Data Modeling

In my previous company I had been working on loading the data, preparing the data and creating directly dimensions and facts to be consumed by our analysts. This was tiresome and buggy as this style of modeling resulted in a lot of redesigns and re-engineering. In the meantime I learned different techniques to accomplish what I needed.

In short, here an overview of some techniques:

3rd Normal Form

Best method to model Business Processes. Every piece of software makes use of this modelling style.

Setting a business keys to every table. If the system needs a relationship to another table just add a column pointing to it (foreign key). Straight forward industrial thinking.

But useless for BI. If the source system is modeling after that, I’m very happy about it. Because somebody thought about the business process and added constrains to make sure that the data is accurate. But modeling our BI with that style is of no use. The user has already an application on top of their data.

If you have a closer look onto the picture, you will discover, that a table has different things in it: Business Keys, Relationships, Attributes. I found a much better model, to separate those information in their own objects.

Data Vault

Best method to model Data Knowledge and aggregate information for each subject (NSA-style).

This model consists of Hubs, Links and Satellites.

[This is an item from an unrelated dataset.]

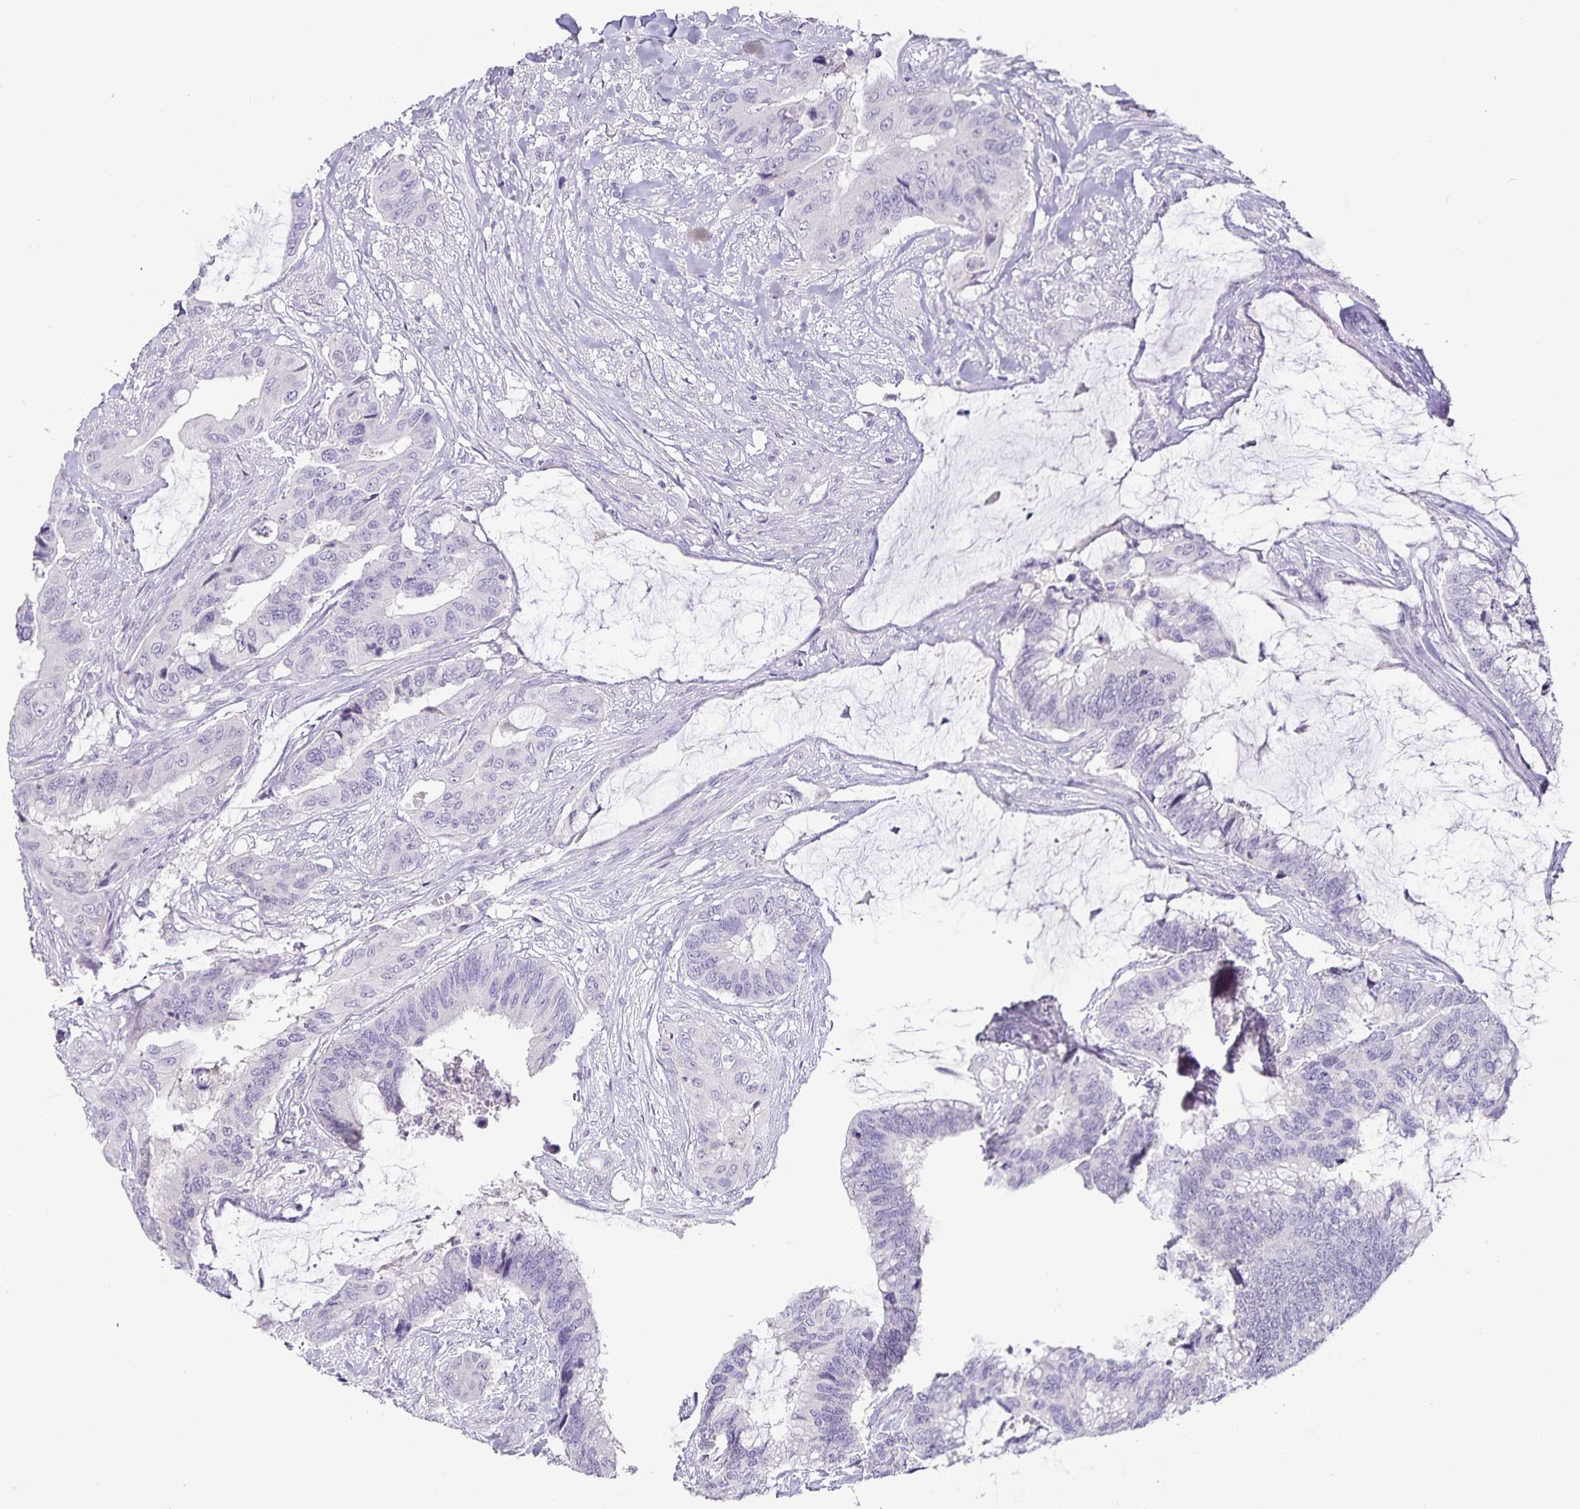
{"staining": {"intensity": "negative", "quantity": "none", "location": "none"}, "tissue": "colorectal cancer", "cell_type": "Tumor cells", "image_type": "cancer", "snomed": [{"axis": "morphology", "description": "Adenocarcinoma, NOS"}, {"axis": "topography", "description": "Rectum"}], "caption": "Immunohistochemistry image of neoplastic tissue: colorectal cancer stained with DAB demonstrates no significant protein staining in tumor cells.", "gene": "CA12", "patient": {"sex": "female", "age": 59}}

A HUB consists ONLY of a business key. Relationships are built with LINKS and any data is saved in SATELLITES. That’s it! As you can see adding value to any Hub doesn’t need to re-engineer everything. Adding a satellite is the only thing needed. Google for more information. There is plenty of information out there.

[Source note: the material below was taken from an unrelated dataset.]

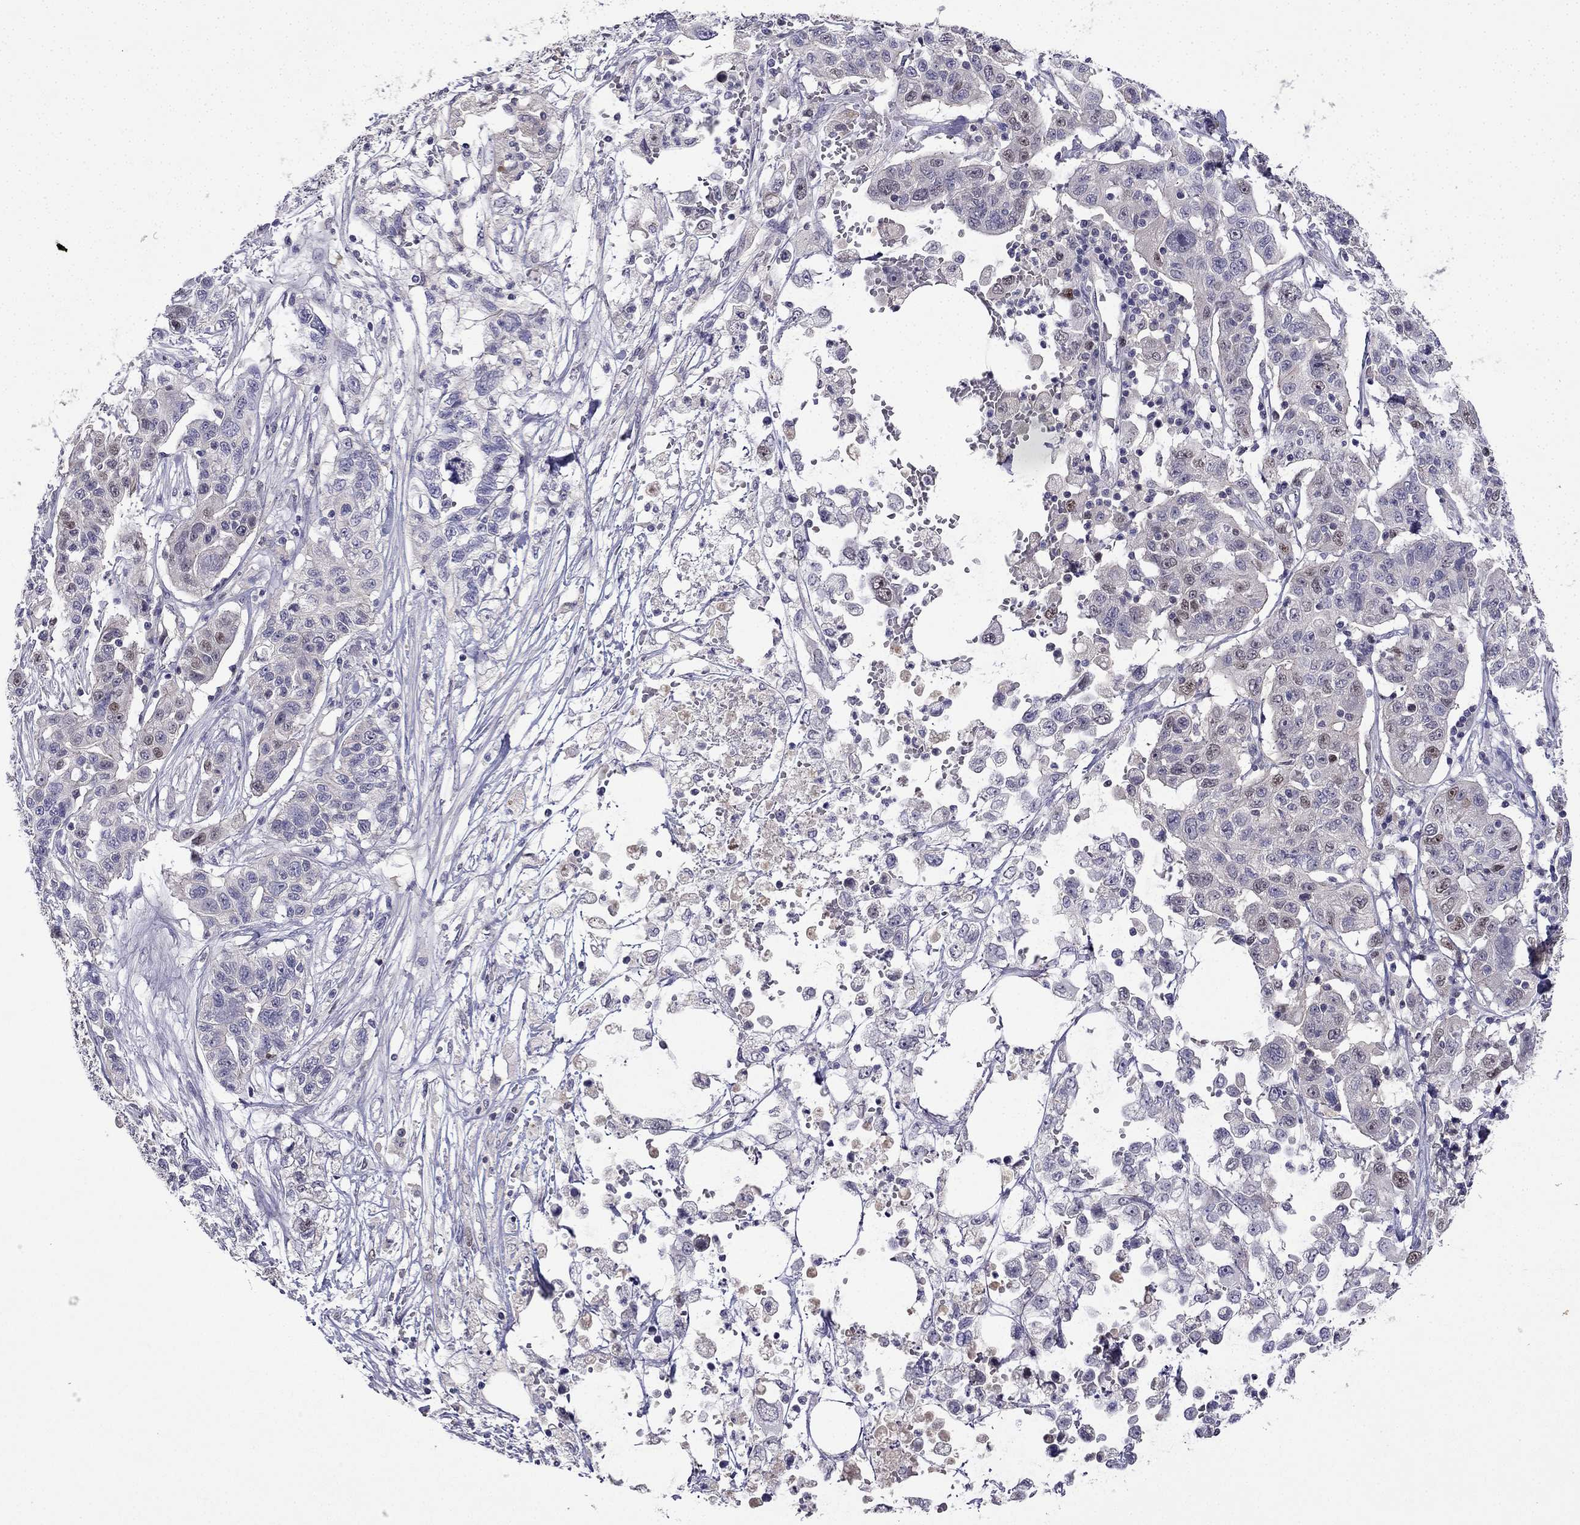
{"staining": {"intensity": "weak", "quantity": "<25%", "location": "nuclear"}, "tissue": "liver cancer", "cell_type": "Tumor cells", "image_type": "cancer", "snomed": [{"axis": "morphology", "description": "Adenocarcinoma, NOS"}, {"axis": "morphology", "description": "Cholangiocarcinoma"}, {"axis": "topography", "description": "Liver"}], "caption": "This is an immunohistochemistry histopathology image of human liver cancer. There is no positivity in tumor cells.", "gene": "UHRF1", "patient": {"sex": "male", "age": 64}}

For me this was a game-changer. Now I don’t need to work with tables of 100s of columns. I split data into satellites and this is my work of unit. Getting the perfect result into that data. And if something is wrong, change it there. No need to change it all over our data pipeline.

Dimensional modeling

Best method for end users to access data and understanding it. This is the standard approach to deliver self-service data.

Save countable values in FACTS and link DIMENSIONS to it. Nowadays in modern systems this is flattened down to one table consisting of all facts and dimensions in hundreds of columns.

Since I manage detail data in satellites, it is just a way of joining all those information together into a satellite.